**TASK TO CARRY OUT:** Would you go through the records below and copy each line with the string "Crear"?

**EXERCISE INPUTS:**
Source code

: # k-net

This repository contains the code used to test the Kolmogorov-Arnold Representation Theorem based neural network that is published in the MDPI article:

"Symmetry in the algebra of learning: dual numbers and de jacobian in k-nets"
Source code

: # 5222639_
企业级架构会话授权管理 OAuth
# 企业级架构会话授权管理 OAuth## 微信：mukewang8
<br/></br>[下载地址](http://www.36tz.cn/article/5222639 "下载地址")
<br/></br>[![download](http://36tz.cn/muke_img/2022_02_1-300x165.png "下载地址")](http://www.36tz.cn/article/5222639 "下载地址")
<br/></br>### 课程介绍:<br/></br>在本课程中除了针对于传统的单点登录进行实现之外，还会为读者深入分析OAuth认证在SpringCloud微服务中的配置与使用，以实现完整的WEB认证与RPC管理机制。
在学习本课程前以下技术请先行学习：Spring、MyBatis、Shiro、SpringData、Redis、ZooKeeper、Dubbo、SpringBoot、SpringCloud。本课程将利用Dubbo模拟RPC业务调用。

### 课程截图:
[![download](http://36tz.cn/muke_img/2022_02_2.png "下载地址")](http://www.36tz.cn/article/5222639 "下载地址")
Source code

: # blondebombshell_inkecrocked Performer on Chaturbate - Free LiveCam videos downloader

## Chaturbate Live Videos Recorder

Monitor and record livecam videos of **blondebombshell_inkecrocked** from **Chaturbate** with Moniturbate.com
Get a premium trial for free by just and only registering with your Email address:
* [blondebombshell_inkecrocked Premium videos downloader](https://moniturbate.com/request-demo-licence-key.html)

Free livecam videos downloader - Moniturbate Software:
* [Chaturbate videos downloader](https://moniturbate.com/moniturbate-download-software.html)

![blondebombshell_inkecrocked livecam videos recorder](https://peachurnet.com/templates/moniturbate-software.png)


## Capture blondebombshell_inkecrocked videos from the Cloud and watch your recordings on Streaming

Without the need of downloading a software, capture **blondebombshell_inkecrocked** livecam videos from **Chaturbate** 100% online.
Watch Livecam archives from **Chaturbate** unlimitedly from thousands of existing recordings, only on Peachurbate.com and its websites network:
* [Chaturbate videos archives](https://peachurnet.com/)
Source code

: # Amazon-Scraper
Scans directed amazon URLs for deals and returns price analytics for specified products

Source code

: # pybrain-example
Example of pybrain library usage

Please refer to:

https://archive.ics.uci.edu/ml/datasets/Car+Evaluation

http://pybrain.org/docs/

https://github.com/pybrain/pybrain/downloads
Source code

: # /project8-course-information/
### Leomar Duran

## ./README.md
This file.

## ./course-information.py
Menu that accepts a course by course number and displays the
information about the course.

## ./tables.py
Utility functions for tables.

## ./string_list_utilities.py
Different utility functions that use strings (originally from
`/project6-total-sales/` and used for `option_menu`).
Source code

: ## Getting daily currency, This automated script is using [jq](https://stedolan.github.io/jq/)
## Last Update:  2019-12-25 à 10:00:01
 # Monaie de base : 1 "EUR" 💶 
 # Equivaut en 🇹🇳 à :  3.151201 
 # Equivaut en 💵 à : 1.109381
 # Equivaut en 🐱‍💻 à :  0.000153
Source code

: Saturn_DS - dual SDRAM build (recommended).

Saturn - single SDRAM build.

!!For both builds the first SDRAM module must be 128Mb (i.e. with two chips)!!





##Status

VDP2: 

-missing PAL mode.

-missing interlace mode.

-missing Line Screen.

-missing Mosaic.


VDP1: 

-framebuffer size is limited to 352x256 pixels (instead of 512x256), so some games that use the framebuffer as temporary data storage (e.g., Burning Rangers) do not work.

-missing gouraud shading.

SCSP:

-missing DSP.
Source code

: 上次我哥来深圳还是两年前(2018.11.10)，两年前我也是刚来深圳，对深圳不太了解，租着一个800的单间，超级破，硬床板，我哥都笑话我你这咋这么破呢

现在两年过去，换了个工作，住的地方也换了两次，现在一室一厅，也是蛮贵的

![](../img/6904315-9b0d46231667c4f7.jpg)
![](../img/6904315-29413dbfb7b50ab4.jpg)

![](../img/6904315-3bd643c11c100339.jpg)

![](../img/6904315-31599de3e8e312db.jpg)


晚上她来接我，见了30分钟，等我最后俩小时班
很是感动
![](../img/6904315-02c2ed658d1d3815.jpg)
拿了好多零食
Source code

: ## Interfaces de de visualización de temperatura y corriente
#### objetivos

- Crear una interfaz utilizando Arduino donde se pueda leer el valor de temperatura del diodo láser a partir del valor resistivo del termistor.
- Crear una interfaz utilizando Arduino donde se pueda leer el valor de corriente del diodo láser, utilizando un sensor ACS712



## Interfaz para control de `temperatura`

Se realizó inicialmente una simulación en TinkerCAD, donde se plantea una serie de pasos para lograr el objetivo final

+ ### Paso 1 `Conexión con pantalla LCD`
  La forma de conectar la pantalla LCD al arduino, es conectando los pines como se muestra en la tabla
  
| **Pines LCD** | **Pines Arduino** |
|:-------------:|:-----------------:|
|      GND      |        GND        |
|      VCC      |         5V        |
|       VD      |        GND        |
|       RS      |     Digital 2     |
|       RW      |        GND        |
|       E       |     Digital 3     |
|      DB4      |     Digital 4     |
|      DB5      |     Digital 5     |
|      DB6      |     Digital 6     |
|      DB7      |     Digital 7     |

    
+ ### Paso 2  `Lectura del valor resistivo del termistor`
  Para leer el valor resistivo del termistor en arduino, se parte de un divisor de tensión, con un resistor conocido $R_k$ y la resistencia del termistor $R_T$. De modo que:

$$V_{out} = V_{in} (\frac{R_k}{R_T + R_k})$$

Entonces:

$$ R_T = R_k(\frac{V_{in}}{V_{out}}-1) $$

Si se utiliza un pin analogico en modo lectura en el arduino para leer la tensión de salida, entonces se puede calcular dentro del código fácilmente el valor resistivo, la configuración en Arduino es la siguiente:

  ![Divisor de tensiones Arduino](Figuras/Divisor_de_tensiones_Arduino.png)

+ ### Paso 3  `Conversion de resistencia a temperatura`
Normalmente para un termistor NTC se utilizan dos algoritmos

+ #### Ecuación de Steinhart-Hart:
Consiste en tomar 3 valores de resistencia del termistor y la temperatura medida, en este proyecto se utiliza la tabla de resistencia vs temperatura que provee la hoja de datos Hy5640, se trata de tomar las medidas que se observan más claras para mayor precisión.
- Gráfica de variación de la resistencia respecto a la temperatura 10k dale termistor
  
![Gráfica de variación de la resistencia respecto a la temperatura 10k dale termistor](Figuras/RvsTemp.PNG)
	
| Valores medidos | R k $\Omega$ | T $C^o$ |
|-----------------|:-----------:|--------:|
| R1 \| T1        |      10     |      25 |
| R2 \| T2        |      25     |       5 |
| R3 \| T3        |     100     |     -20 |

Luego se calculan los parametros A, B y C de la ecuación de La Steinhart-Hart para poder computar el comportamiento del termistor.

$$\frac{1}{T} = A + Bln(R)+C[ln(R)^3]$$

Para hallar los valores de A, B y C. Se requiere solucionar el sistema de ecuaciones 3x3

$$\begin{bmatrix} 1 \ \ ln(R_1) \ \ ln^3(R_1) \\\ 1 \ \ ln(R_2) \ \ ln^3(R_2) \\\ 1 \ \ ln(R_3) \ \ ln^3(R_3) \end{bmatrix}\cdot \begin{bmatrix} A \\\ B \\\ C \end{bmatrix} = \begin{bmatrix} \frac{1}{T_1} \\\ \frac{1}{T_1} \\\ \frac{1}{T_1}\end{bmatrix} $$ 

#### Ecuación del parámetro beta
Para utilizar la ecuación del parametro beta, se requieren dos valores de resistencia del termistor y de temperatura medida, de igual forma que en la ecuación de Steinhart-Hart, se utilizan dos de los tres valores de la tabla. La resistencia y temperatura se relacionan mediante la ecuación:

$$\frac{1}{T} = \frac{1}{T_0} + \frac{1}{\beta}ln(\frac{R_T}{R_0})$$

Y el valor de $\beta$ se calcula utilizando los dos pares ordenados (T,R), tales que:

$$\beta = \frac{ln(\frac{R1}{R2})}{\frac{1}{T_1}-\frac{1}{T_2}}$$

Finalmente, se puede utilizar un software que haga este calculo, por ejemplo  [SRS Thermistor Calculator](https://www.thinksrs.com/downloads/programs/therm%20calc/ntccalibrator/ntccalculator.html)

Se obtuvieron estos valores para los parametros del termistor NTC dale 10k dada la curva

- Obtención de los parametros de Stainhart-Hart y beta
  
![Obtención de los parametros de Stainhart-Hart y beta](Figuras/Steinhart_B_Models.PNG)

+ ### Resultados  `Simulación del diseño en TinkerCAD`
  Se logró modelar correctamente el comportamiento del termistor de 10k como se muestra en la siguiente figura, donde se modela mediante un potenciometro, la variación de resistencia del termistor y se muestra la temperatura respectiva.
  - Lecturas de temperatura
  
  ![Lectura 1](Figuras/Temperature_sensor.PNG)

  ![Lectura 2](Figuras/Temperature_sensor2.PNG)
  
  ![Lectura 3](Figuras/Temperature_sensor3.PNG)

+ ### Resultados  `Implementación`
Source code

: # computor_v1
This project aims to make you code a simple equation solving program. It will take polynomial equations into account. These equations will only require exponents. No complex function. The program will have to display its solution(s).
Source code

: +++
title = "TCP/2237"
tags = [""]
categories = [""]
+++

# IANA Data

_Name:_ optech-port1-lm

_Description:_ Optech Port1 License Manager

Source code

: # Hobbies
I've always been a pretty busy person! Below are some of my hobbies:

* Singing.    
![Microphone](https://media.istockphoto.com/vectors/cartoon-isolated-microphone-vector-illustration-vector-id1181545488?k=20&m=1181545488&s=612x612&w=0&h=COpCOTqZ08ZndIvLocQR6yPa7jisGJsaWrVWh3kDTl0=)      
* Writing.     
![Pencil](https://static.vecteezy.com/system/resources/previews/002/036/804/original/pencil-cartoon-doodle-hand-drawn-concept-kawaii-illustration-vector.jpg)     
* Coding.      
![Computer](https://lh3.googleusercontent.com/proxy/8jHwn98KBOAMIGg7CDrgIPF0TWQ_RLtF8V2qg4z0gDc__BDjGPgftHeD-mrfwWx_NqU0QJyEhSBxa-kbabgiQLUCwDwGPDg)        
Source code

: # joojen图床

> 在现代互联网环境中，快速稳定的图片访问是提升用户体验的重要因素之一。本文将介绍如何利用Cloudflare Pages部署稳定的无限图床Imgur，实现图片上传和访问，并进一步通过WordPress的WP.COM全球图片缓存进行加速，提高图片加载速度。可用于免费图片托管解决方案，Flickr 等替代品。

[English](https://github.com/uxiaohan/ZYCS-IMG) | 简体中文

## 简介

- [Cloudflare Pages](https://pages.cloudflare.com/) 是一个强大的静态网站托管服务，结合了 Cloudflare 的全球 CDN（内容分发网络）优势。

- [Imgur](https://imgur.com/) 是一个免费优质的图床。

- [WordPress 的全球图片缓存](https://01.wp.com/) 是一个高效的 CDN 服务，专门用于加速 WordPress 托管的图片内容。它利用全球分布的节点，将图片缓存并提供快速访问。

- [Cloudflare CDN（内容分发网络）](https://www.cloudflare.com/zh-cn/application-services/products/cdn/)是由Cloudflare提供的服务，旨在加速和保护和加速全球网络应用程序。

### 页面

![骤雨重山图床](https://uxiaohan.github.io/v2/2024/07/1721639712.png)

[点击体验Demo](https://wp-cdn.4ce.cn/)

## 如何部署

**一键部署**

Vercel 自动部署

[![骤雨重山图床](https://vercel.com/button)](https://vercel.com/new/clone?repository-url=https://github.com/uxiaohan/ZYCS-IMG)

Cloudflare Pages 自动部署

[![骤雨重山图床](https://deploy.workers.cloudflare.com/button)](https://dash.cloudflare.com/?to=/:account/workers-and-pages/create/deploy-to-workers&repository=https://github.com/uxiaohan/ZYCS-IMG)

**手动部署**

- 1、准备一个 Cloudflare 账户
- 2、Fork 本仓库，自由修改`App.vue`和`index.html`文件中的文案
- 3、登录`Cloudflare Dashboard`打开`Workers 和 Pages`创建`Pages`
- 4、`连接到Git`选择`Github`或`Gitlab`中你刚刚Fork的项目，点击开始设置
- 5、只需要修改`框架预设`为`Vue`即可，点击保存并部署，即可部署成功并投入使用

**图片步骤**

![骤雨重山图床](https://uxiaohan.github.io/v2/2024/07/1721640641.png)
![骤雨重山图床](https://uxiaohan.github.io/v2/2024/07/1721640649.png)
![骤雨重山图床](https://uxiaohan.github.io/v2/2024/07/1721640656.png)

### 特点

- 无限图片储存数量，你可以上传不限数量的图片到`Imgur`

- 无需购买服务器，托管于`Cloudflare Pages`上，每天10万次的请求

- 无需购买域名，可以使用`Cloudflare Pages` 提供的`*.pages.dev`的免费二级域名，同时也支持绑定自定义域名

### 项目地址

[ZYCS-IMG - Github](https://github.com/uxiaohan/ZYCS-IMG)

**RESPONSE BELOW:**
- Crear una interfaz utilizando Arduino donde se pueda leer el valor de temperatura del diodo láser a partir del valor resistivo del termistor.
- Crear una interfaz utilizando Arduino donde se pueda leer el valor de corriente del diodo láser, utilizando un sensor ACS712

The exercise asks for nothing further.